The western side of the islands is exposed to the winter gales that blow in from the Atlantic.
The stone walls are one of the most prominent features of the landscape; there are more than a thousand miles (1600 km) of walls on the islands.
The most famous monuments on the islands are two stone forts on Inishmore, Dun Aengus and Dun Eochta. Dun Aengus, built against the cliffs, is featured in every picture book about the Celtic past. Its history, however, is obscure. Radiocarbon dating has shown that the site was occupied by 1100 BCE, but opinions differ as to whether the great wall was built then or around 200 CE. Opinions also differ as to whether it was once a circular fort, half of which has been lost to erosion. And nobody knows why such an impressive and expensive fort was built on this tiny island. Was this the lair of a pirate chieftain? An important religious site? To make the problem worse, there are actually seven ring forts in the islands, all of disputed date, leaving us to imagine that the place might have been full of feuding warlords. Local folklore insists that all were built by the Firbolgs, the pre-Irish inhabitants of Erin.

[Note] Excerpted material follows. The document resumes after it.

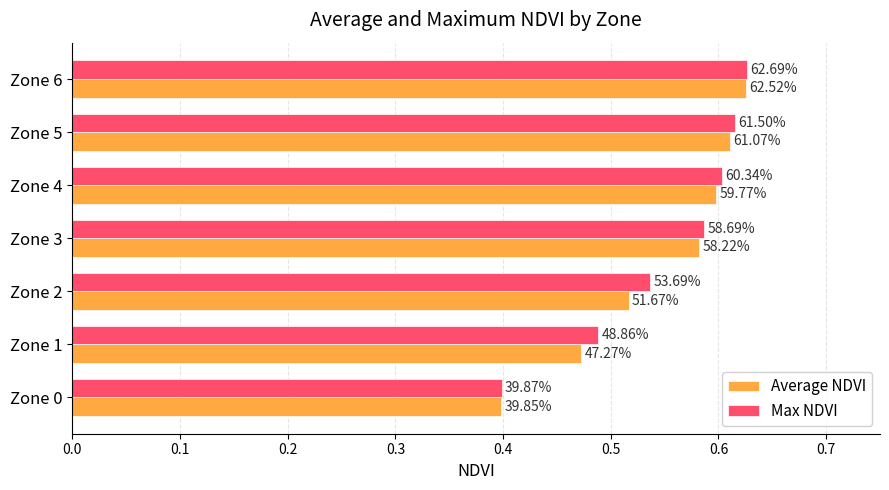

How many Average NDVI values are between 0 and 1?

7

Not far away is Dun Eochta, built on the highest point on the island. The best guess is that this fortress dates to between 500 and 800 CE, so it was probably not built until after Dun Aengus was abandoned. Probably. The walls here and at Dun Aengus were largely rebuilt in the 19th century, but on visible foundations using stone that was lying around the site.
Here St. Brendan is supposed to have studied before setting off to explore the Atlantic, and 120 saints are said to lie in the graveyard.
The remains of an ancient cross, probably dating to the 11th century.
Spirals carved on the altar.
Ruins of more recent date also dot the islands; above, the Inishmore lighthouse. The origin of the current inhabitants is an obscure as almost everything else about the islands' past. Some say they fled to the island during Cromwell's invasion, others that they descend from the original Bronze Age inhabitants. One argument in favor of a recent settlement is that the only sort of agriculture on the islands is completely dependent on potatoes, grown in soil made from sand and seaweed. The islands were discovered by antiquarians in the 19th century. Most of Ireland's famous folklorists visited at some point to collect stories, watch the knitting of the famous local sweaters, and hear what was said to be the Irish dialect least contaminated by foreign tongues. A group of oral autobiographies collected on the islands in the 1930s used to be used to teach Irish in Irish schools.